I couldn’t help but feel that it was no thanks to my luck that he’d come back just like a boomerang, only as broken on the inside as on the outside. I stayed under a fake name in one of those run-down hotels where the staff didn’t look too closely at the ID you gave them, and day after day I went up and down the streets around the police station, going a bit farther out each time. I pestered everyone I saw, asked more questions than I ought to have in this neighborhood, more questions than any old man ever ought to ask. I almost got killed a few times and maybe deep down that’s what I was hoping for, for my luck to finally run out. They could have offed me and folks both here and back home would have been none the wiser. I left the hotel phone number at every bodega and every bar I passed. Tell him to call me, it’s important. As if anything were really that important. I had an awfully good idea of what I might end up finding out, but I did it anyway, for Martha, who’d rocked her only son in her bosom and who couldn’t understand.
It took six days until I finally got a call. It wasn’t him but the voice of a boy pretending to be older than he was. He said Magic wanted to meet in Central Park the next night, at seven, and if I knew what was best for me I’d better knock it off with my questions. I knew it wasn’t wise, but I went. I reckoned maybe I could still bring my son back home. It might be that God’s hand was still with me after all, but all the same I took my gun with me, seeing as I had no way of knowing if the devil had taken His place.

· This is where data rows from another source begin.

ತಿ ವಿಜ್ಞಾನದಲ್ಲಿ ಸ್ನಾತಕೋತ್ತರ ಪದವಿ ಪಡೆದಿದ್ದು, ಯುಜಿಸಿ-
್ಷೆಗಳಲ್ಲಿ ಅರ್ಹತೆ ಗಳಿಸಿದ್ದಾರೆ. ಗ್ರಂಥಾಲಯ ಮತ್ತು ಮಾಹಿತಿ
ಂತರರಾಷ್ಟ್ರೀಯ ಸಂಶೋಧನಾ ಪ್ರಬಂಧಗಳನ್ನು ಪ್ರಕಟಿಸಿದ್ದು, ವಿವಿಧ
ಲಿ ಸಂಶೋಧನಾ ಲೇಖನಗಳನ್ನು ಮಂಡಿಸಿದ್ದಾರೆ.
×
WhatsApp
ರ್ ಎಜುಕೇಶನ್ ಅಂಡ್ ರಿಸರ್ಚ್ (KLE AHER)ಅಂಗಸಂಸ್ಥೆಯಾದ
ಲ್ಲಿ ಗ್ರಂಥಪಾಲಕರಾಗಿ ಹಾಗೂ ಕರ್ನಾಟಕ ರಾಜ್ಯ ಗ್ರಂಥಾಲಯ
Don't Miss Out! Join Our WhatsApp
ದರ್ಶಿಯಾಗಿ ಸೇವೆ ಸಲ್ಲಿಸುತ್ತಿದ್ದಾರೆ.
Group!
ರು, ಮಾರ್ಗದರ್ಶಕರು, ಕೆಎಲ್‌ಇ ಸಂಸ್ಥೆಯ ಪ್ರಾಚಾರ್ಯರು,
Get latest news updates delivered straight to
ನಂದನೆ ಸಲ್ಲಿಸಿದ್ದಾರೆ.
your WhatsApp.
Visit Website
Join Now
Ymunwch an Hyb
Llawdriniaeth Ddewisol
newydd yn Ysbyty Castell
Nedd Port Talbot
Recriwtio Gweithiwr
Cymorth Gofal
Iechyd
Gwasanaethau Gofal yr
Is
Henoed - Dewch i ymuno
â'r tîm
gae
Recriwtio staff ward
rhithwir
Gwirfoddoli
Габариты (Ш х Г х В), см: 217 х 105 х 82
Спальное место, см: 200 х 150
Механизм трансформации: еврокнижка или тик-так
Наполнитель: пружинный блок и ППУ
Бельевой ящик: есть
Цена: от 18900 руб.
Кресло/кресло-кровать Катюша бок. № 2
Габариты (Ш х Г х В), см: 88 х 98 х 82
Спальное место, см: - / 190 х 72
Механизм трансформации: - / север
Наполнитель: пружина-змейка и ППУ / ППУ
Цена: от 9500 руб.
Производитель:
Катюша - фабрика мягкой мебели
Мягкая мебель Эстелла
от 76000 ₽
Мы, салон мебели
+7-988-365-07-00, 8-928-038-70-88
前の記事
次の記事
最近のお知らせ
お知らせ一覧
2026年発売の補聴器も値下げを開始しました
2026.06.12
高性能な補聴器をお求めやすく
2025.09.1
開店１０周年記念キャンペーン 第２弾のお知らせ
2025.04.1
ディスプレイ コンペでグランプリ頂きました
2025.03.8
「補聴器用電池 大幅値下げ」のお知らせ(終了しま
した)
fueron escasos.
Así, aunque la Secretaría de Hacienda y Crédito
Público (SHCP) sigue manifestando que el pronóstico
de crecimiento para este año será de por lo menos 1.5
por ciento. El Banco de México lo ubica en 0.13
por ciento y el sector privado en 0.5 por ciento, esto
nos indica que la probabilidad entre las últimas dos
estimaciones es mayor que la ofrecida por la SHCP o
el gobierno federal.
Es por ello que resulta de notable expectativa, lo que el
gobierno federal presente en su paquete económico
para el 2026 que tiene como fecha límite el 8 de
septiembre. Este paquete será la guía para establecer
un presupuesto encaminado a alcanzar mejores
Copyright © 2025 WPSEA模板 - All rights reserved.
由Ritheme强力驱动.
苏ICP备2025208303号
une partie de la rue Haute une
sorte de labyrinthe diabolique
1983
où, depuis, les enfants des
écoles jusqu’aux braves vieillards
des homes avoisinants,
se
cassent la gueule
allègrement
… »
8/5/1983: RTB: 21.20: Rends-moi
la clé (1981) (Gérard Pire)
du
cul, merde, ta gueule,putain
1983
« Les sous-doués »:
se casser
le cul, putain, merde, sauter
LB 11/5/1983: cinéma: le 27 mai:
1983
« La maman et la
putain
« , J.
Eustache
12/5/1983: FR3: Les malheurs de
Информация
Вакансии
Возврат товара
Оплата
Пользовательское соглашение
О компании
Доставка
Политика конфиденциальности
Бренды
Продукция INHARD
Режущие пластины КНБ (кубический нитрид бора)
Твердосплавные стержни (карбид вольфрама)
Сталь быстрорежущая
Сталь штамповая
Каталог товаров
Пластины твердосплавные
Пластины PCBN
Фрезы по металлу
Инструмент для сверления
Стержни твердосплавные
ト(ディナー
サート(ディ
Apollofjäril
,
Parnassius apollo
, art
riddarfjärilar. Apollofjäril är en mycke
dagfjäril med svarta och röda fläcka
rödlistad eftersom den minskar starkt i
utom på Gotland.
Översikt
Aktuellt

Ages after the time he’d told me, just when I was getting ready to leave, Leslie turned up, and that shattered knee of his made his gait look almost casual. Somehow he’d made a dreamy thing of it. He was still a looker, but he must have developed a sweet tooth as he climbed up the ranks. His skin was grayish and his teeth were nothing like the smile he’d had as a teenager. Tattoos ran all the way up his neck to his jaw and there was no two ways about their meaning.
He kept his distance, his eyelids were heavy and low, he thrust up his chin like he was proud, and he asked what it was I wanted. What I wanted? I wanted to find my son, not some hotshot dealer. I called him by his Christian name and I told him that his mother was hoping he’d come home, that she hadn’t raised her one and only son to go around poisoning people.
He spat on the ground and said he had all the dough, blow, and hoes he wanted, that his brothers looked up to him, that Leslie was dead and buried, and that, unless I was going to buy a thing or two to take care of my arthritis, I could go and fuck off and the same went for my old lady.
I don’t know why I pulled out my gun. I don’t know why I took aim, why I shot at my son right there and then. I think it was my failings that I was thinking on, my own failings that I wanted to snuff out. I did it because I reckoned someone had to and it had to be me because no God-fearing soul should ask anyone else to bear a cross like that on their account.
I did my son in, I wasn’t able to protect him and keep him on the straight and narrow, and—owing to me, my own errors—he’d ended up poisoning other sons himself. I killed him and I don’t know what else I’d have done if she hadn’t turned up.